The Jewish Chronicle

Obama shows he really means business

The US President’s Cairo speech indicates he wants action on curbing settlements

June 11, 2009 15:17
2 min read

Amid the British media’s blanket coverage of the Labour Party’s disintegration, few other stories have broken on to the front pages or into leader columns. An exception was President Obama’s much-hyped Cairo address. This even managed to unify those papers which cast a very critical eye over Israel’s actions in the Middle East with those that tend to take a more balanced view.

Only the right-wing Wall Street Journal, the English-language paper that consistently supports the Zionist cause, dismissed Obama’s line. Under the provocative headline, “Barack Hussein Bush”, it described what the American President had to say as “artfully repackaged versions of themes President Bush sounded with his freedom agenda”.

It was inevitable that, at some point, Obama would turn his focus from economic meltdown to the global stage, and the Middle East in particular. Israel can expect to face sustained pressure over settlements as part of the President’s effort to stitch together a wider regional peace.

Some of the content of the Cairo speech was predictable, given the President’s comments on Israeli settlements before, during and after Binyamin Netanyahu’s recent visit to Washington. Also predictable was the fact that the Middle Eastern dignitaries assembled in Cairo gave the loudest applause to the line: “The United States does not accept the legitimacy of continued Israeli settlements”.

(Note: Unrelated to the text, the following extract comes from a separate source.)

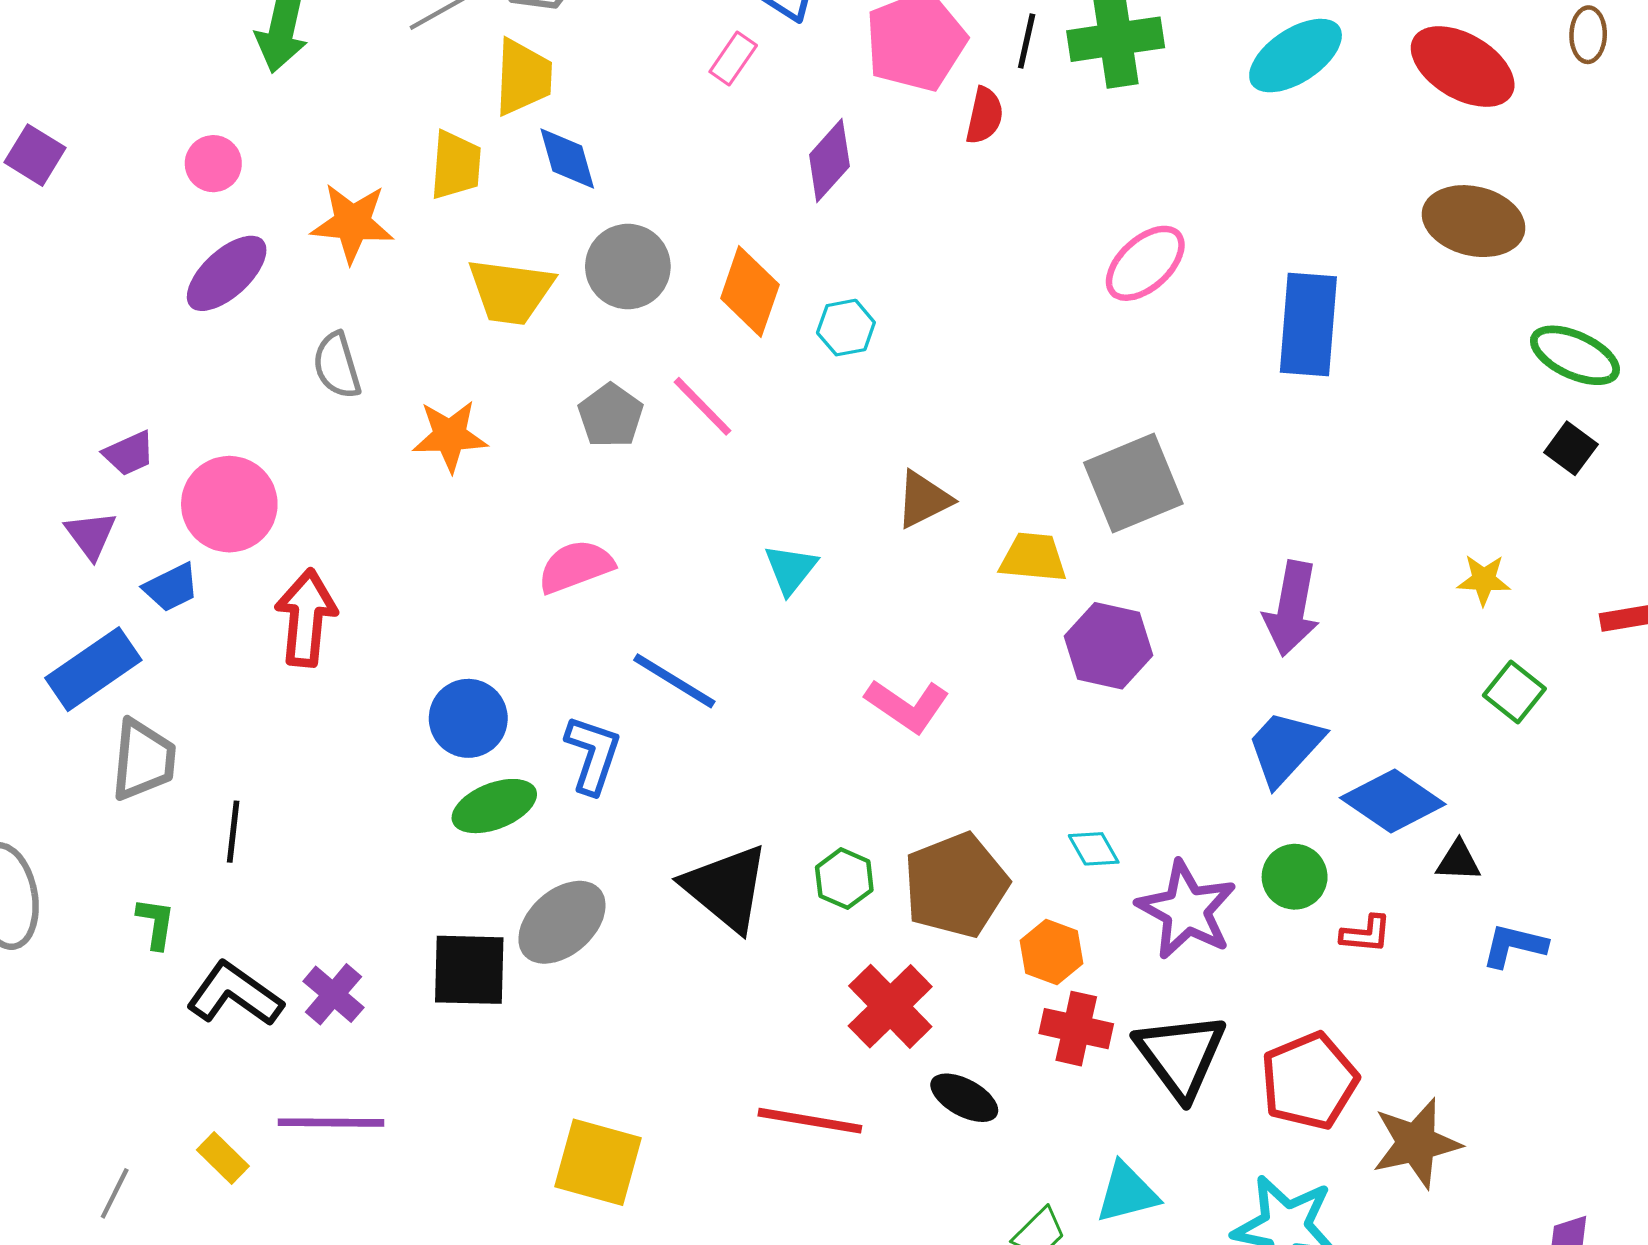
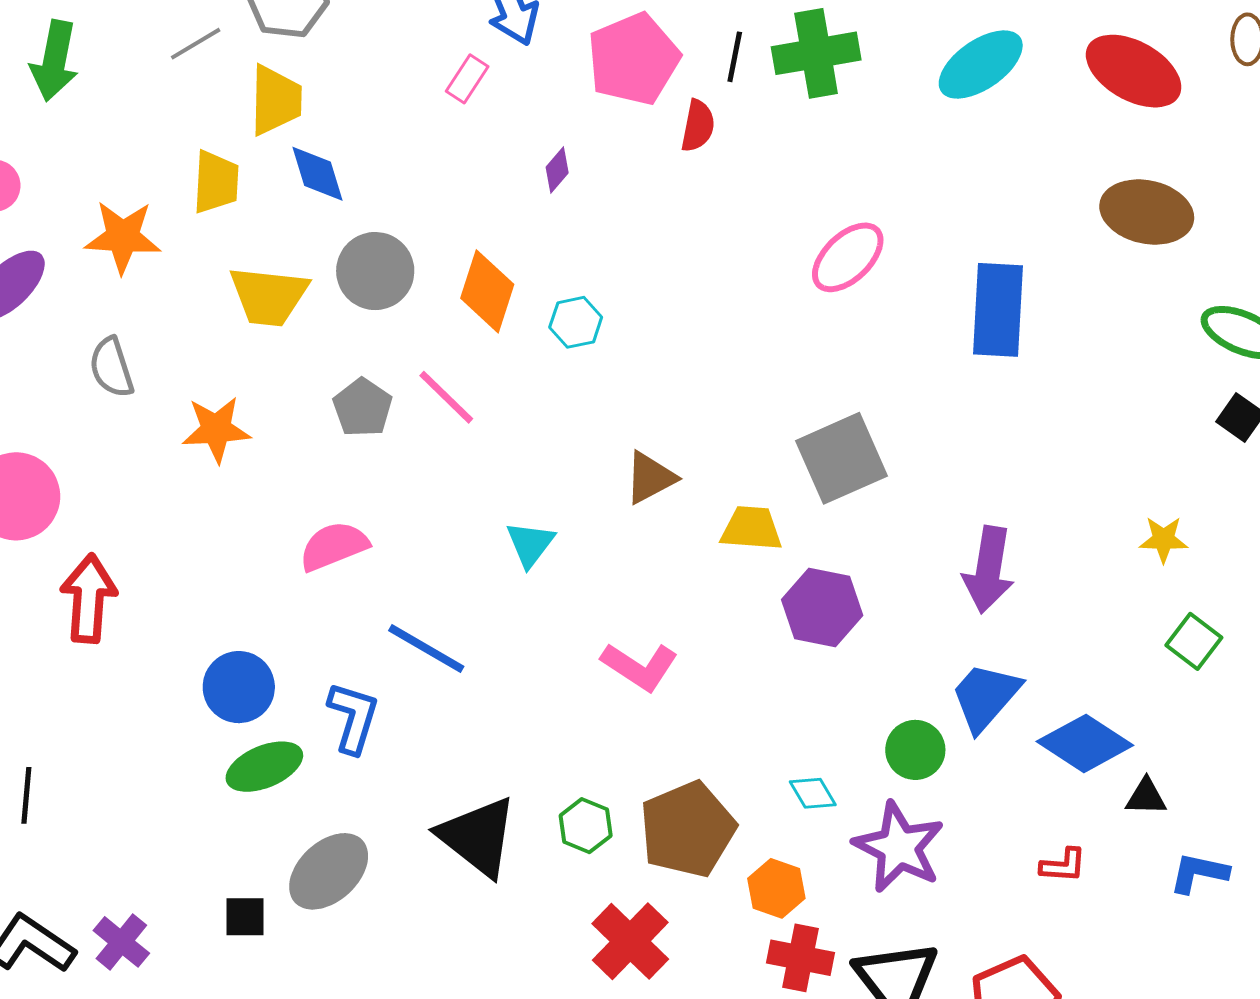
purple diamond: (829, 161) -> (557, 170), size x0.6
green circle: (1295, 877) -> (915, 750), moved
black square: (469, 970) -> (245, 917), size x0.6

The Financial Times editorial argued that this, together with Obama’s implicit comparison of the “intolerable situation of the Palestinians under occupation with the struggles of African slaves in America and under apartheid in South Africa” was a signal to the “irredentist right” in Israel and supporters of Likud that they are dealing with someone in the US who means business. The normally Israel-friendly Murdoch-owned Times agreed this would not give any comfort to the Netanyahu government. The Times also noted that Obama had chosen to skirt around the issue of democracy — a George W Bush favourite — and instead sought to address “a clash of civilisations”.

The Guardian’s commentator on the speech, Egyptian writer Ahdaf Soueif, was less impressed. She pointed out that halting settlements had been the “official policy” of every US administration. She wanted to see action “by cutting off funding for settlements and closing the tax loophole that allow US organisations to fund them”. The paper’s leading article was upbeat suggesting that “Mr Netanyahu will probably acquiesce to US demands” noting that, despite his tough talk, “he has done it before”. The Independent noted that Obama had some “uncomfortable things to say to Israel”.

By contrast, a report from Jerusalem in the same paper, suggested that Netanyahu was affronted. It claimed that Obama’s call ignored “secret” agreements between Israel and the Bush administration allowing settlement expansion within existing boundaries.

Obama’s rhetoric was carefully balanced, so that there was something for everyone. It included condemnation of Holocaust denial. This was directly aimed at President Ahmadinejad. But there was a message in this for Egypt, too, criticised by Robert Fisk in the Indy as a “police state”. The Shoah message was underlined by emotional TV images of the US President’s visit to Buchenwald, where he declared: “I will never forget what I have seen here.”

Obama has elevated the regional debate to a higher plane. The tougher task for him and his veteran Middle East envoy, George Mitchell, is turning the rhetoric into hard diplomacy.